B-VG Art144 Abs1 / Verfahrensanordnung
ZPO §63 Abs1 / Aussichtslosigkeit

Leitsatz

Abweisung eines Verfahrenshilfeantrags zur Einbringung einer "Individualbeschwerde" gegen die Ersatzfreiheitsstrafe als aussichtslos; Versäumung der Beschwerdefrist; kein Bescheidcharakter der Aufforderung zum Strafantritt; keine Zulässigkeit eines Individualantrags mangels unmittelbarer Betroffenheit

Spruch

Der Antrag auf Bewilligung der Verfahrenshilfe wird abgewiesen.

Begründung

Begründung:

1.1. Mit Schriftsatz vom 6. Juni 1990 beantragte der Einschreiter die Bewilligung der Verfahrenshilfe zur "Einbringung einer Individualbeschwerde gegen die Ersatzarreststrafen im Verwaltungsstrafrecht". Von Ersatzfreiheitsstrafen würden nur minderbemittelte Staatsbürger betroffen, während sich finanziell besser gestellte Staatsbürger freikaufen könnten.

1.2. Über Aufforderung des Verfassungsgerichtshofes, darzulegen, ob der Antragsteller nach Bewilligung der Verfahrenshilfe eine Beschwerde gemäß Art144 B-VG oder einen Antrag gemäß Art140 B-VG einzubringen beabsichtige, legte dieser einen Bescheid der Oberösterreichischen Landesregierung vom 30. Dezember 1988, einen Beschluß des Verwaltungsgerichtshofes vom 4. Juli 1989 (mit diesem wurde der Antrag des Einschreiters auf Bewilligung der Verfahrenshilfe zur Erhebung einer Beschwerde gegen den vorgenannten Bescheid abgewiesen) und eine Aufforderung zum Antritt der Ersatzfreiheitsstrafe vom 22. Mai 1990 vor und führte aus, er werde einen Verfahrenshelfer bitten zu prüfen, ob es möglich sei, sowohl einen Individualantrag als auch eine Beschwerde gemäß Art144 B-VG gegen den Bescheid der Oberösterreichischen Landesregierung vom 30. Dezember 1988 und gegen die Aufforderung zum Antritt der Ersatzfreiheitsstrafe vom 22. Mai 1990 einzubringen.
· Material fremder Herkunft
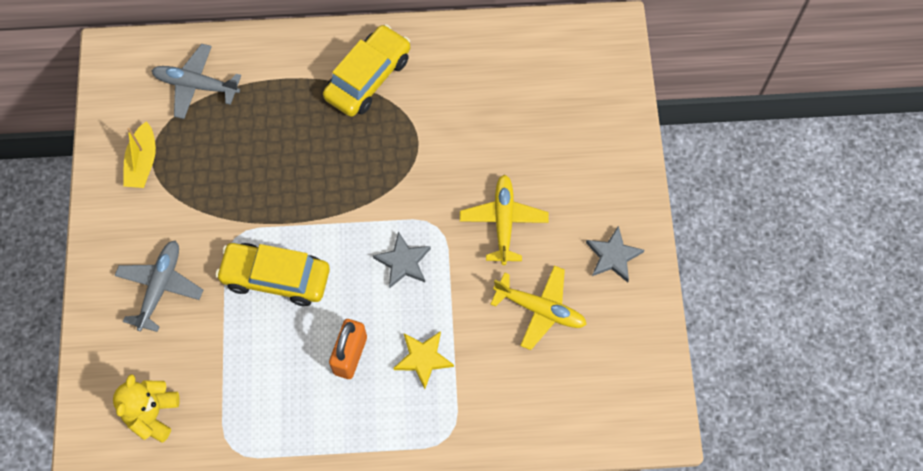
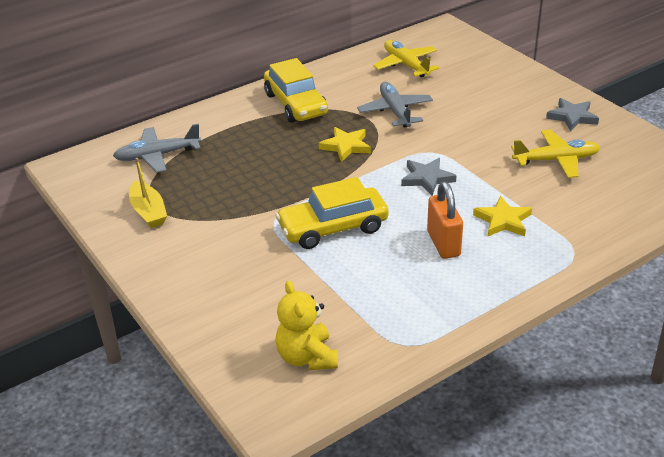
camera: 30 degrees left, 30 degrees down
(160, 287) = (235, 275): grey plane -> grey plane (395, 111)
(367, 171) = (346, 146): none -> yellow star
(368, 77) = (296, 104): yellow car -> yellow car turned 150 degrees clockwise
(503, 221) = (476, 131): yellow plane -> yellow plane (406, 65)

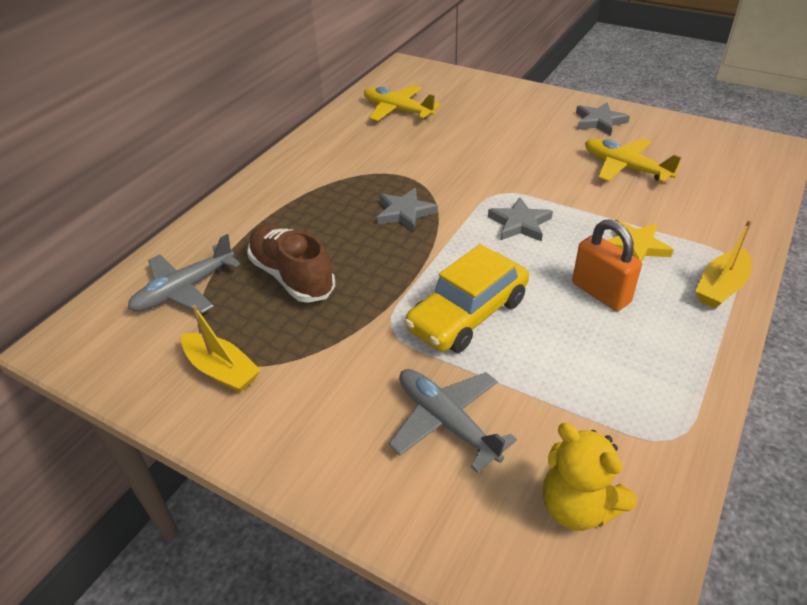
camera: 25 degrees left, 5 degrees up
(233, 167) = (292, 276): none -> brown shoe
(296, 104) = (312, 181): yellow car -> none
(346, 146) = (404, 212): yellow star -> grey star
(395, 111) = (426, 160): grey plane -> grey plane (446, 421)
(542, 268) = (721, 287): none -> yellow boat
(556, 160) = (625, 168): yellow plane -> yellow plane turned 105 degrees counterclockwise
2.1. Es kann dahingestellt bleiben, ob der Einschreiter die Bewilligung der Verfahrenshilfe zur Einbringung einer Beschwerde gemäß Art144 B-VG gegen den unter 1.2. genannten Bescheid bzw. gegen die Aufforderung zum Strafantritt oder zur Einbringung eines Antrages gemäß Art140 B-VG begehrt, weil beide Rechtsbehelfe im gegenständlichen Fall keine Aussicht auf Erfolg haben.
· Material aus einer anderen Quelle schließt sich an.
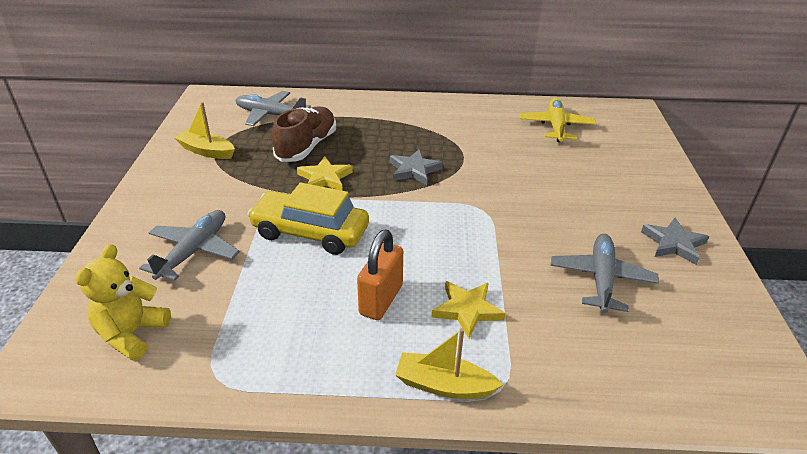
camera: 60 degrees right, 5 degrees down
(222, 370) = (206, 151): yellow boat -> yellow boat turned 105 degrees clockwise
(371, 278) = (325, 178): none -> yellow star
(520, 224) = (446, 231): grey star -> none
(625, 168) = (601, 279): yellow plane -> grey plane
2.2. Die Einbringung einer auf Art144 B-VG gestützten Beschwerde gegen den Bescheid der Oberösterreichischen Landesregierung vom 30. Dezember 1988, der dem Einschreiter am 18. Jänner 1989 zugestellt wurde, erwiese sich als verspätet, weil die sechswöchige Beschwerdefrist des §82 Abs1 VerfGG zum Zeitpunkt der Postaufgabe des vorliegenden Antrages (6. Juni 1990) schon verstrichen war; eine Unterbrechung dieser Frist trat somit nicht ein (§464 Abs3 ZPO iVm §35 Abs1 VerfGG).

2.3. Wollte sich der Einschreiter aber gegen die Aufforderung zum Strafantritt beschweren, ist er darauf zu verweisen, daß nach ständiger Rechtsprechung des Verfassungsgerichtshofes (VfSlg. 4981/1965, 9046/1981, VfGH vom 3.10.1988, B1198/88, und vom 27.11.1989, B945/89) dieses Schreiben keinen Bescheid, sondern lediglich die nachdrückliche Erinnerung an einen bereits im Strafbescheid enthaltenen Befehl, die nicht in Beschwerde gezogen werden kann, darstellt. In Ermangelung eines tauglichen Beschwerdegegenstandes erwiese sich eine künftige, auf Aufhebung dieser Aufforderung gerichtete Beschwerde daher ebenfalls als aussichtslos.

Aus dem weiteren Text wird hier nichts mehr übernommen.